Historical data and the current data are in the same database

Using SSMS expand the SSR database and locate the stored procedure spotlight_merge_data_in_same_ssr. This procedure should be used when you want to move data from an old domain to a currently used domain in the same SSR database. In the SSR the domain is equivalent to the Diagnostic Server hostname. This procedure has a parameter called @To_Domain_id which is the id of the domain that you want to transfer the data to. Below is an example of how to use this procedure.

For example, say there are three domain ids in your SSR. Domain id 1 is the historical Diagnostic Server which monitored 200 connections before Federation. Then these 200 connections were split between two new Diagnostic Servers which have IDs of 2 and 3. Each new DS monitors 100 connections. The new domains will only contain data that was created after federation so you need to merge the data from domain 1 into the new domains 2 and 3 if you want to see the old data.

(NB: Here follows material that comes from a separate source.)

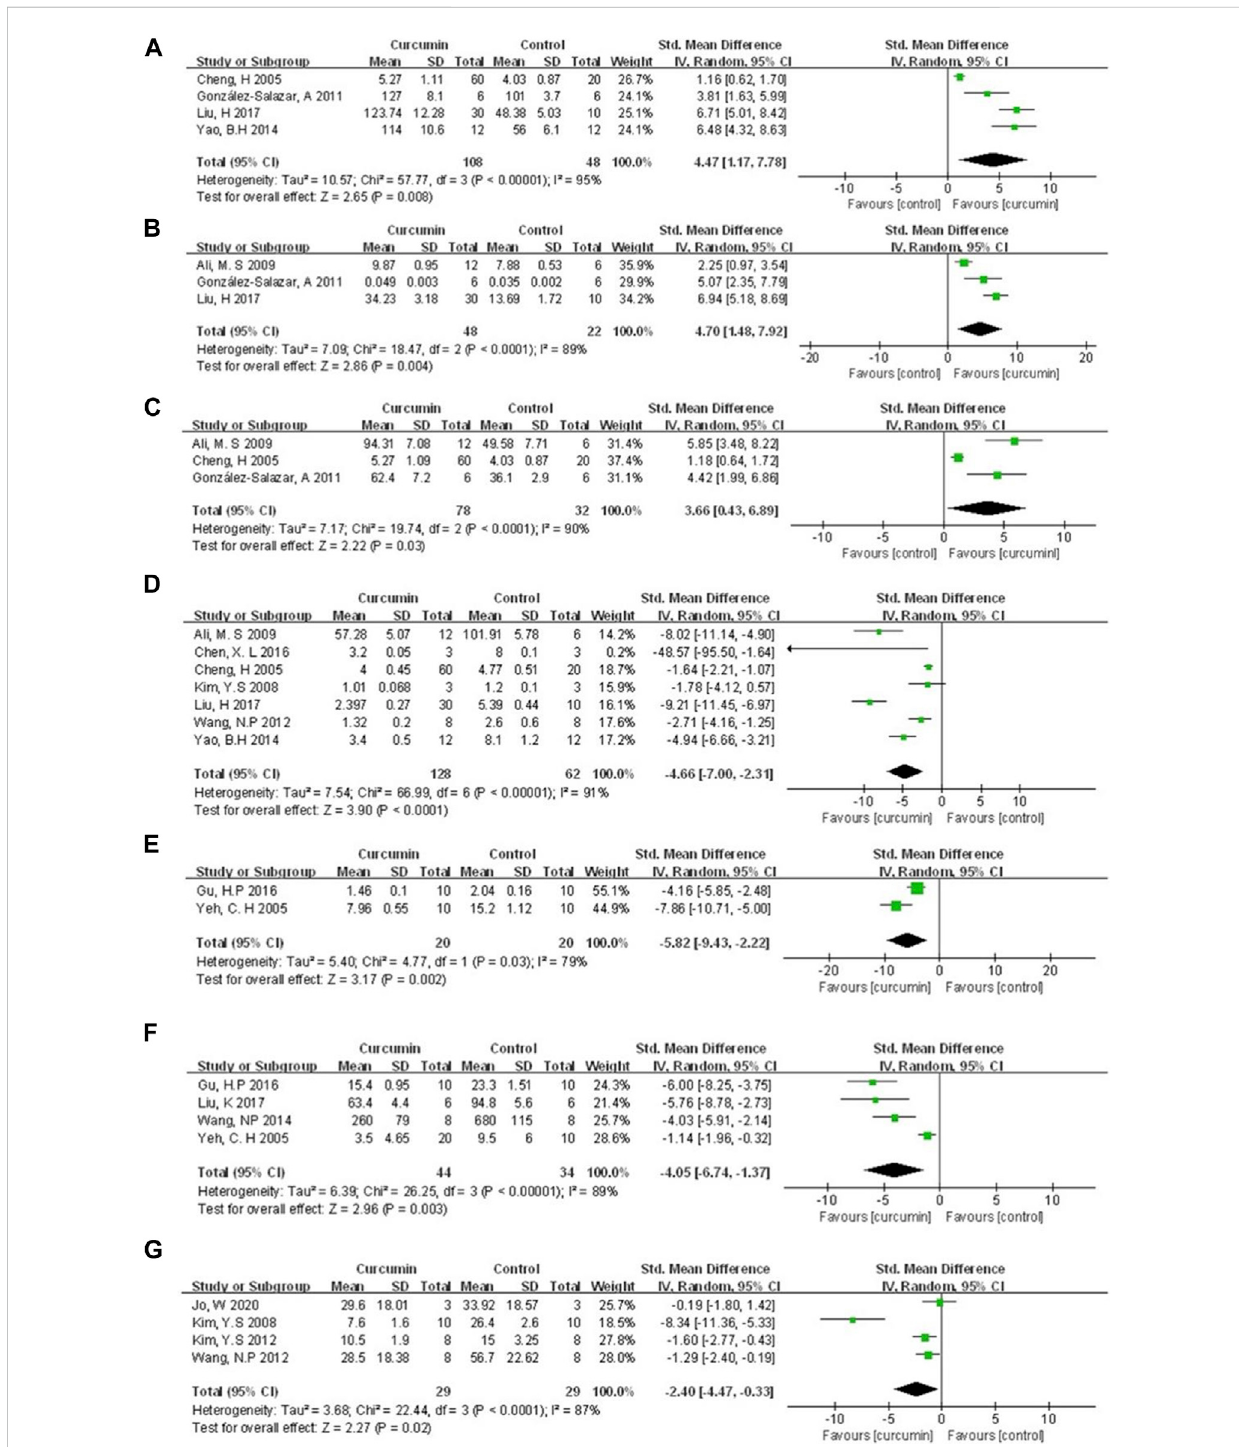
The meta-analysis results of the effect of curcumin on (A) SOD (B) CAT (C) GSH (D) MDA (E) NF- κ B protein (F) TNF- α protein, and (G)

  1. Run the spotlight_merge_data_in_same_ssr procedure with the parameter @To_domain_id set to 2 which will merge the historical data from domain 1 to the new domain 2. exec spotlight_merge_data_in_same_ssr 2

  2. Run the spotlight_merge_data_in_same_ssr procedure with the parameter @To_domain_id set to 3 which will merge the historical data from domain 1 to the new domain 3. exec spotlight_merge_data_in_same_ssr 3

After these two steps, the historical data from domain 1 will have been merged to the currently used domains 2 and 3.

Historical data and the current data are in different database

Using SSMS expand the SSR database and locate the stored spotlight_merge_data_in_diff_ssr. This procedure should be used when you want to move data from an old domain to a currently used domain in a different SSR database. In the SSR the domain is equivalent to the Diagnostic Server hostname. This procedure has a parameter called @HistoricalSSRDatabaseName which is the name of the old SSR database that you want to transfer the data from. Below is an example of how to use this procedure.

For example, say that you have two SSR databases - SSR_Old and SSR_New. Some of the connections appear in both SSR_Old and SSR_New with the same connection name and some of the connections only exist in SSR_Old. Now you want to transfer the data from the SSR_Old to SSR_New.

If the SSR_Old and SSR_New databases are in the same instance then run spotlight_merge_data_in_diff_ssr with the @HistoricalSSRDatabaseName parameter set to [SSR_Old]. exec spotlight_merge_data_in_diff_ssr “[SSR_Old]” –run this line in SSR_New

If the SSR_Old database is in another instance with an IP address of 10.154.10.10 then run spotlight_merge_data_in_diff_ssr with the @HistoricalSSRDatabaseName parameter set to [10.154.10.10].[SSR_Old]. exec spotlight_merge_data_in_diff_ssr “[10.154.10.10].[SSR_Old]” –run this line in SSR_New

Note: Both SSR databases involved in the merge must have the same collation settings.